After Hong Kong-based bank HSBC warned last week that the SAR's economic recovery
may lag behind its regional rivals due to weaknesses in corporate balance sheets
and the government's shaky fiscal situation, PricewaterhouseCoopers has now
added its voice to the chorus of Jeremiahs talking down Hong Kong's fiscal outlook.
Speaking two days after meeting Financial Secretary Antony Leung, PricewaterhouseCoopers
partner Tim Lui warned yesterday that the government must balance its books
within the next five years or risk a foreign investment backlash. "Foreign
investors are getting concerned about the fiscal situation. If we can't convey
the message that Hong Kong has the ability to deal with the situation, it could
erode the confidence of foreign investors and cause damage to investment activities,''
Lui said.
Chief Executive Tung Chee-hwa said earlier yesterday the government would achieve
a fiscal balance in five years, and Lui expressed confidence in the government's
ability to meet its five-year target. "I believe the government can do
it and it must do it,'' Lui said.
Tung estimated a deficit of at least $60 billion this year for the SAR, and
PricewaterhouseCoopers estimated a $50 billion deficit.
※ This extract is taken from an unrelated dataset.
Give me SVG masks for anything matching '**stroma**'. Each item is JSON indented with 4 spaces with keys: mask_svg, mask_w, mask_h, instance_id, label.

The company also predicted
up to a $30 billion deficit in 2003. The core solution to the SAR's fiscal hardship,
Lui said, was slashing government expenditure. This would, he added, remain
a budget priority. The Financial Secretary has promised not to raise taxes or
broaden the tax base to prevent putting further pressure on the crippled economy.
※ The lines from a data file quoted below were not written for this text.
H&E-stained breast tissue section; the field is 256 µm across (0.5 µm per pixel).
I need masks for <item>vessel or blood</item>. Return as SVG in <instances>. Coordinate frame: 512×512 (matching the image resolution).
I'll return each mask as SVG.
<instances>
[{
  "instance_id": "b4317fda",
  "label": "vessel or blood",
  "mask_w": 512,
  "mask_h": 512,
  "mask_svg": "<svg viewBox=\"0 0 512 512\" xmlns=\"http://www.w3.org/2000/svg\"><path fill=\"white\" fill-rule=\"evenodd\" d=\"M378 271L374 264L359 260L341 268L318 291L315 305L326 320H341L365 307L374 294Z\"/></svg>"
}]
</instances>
Lui stressed that the government should start looking into introducing means
of generating higher revenue should the deficit remain sizeable. Lui, also member
of the advisory committee on new broad-based taxes, said one of the feasible
options would be the imposition of a 3 per cent consumption tax, which would
raise an extra $18 billion. However, the Chief Executive has ruled out the possibility
of new broad-based taxes such as sales taxes being introduced this year, deeming
the idea to be a 'non-starter' while the economy is still weak.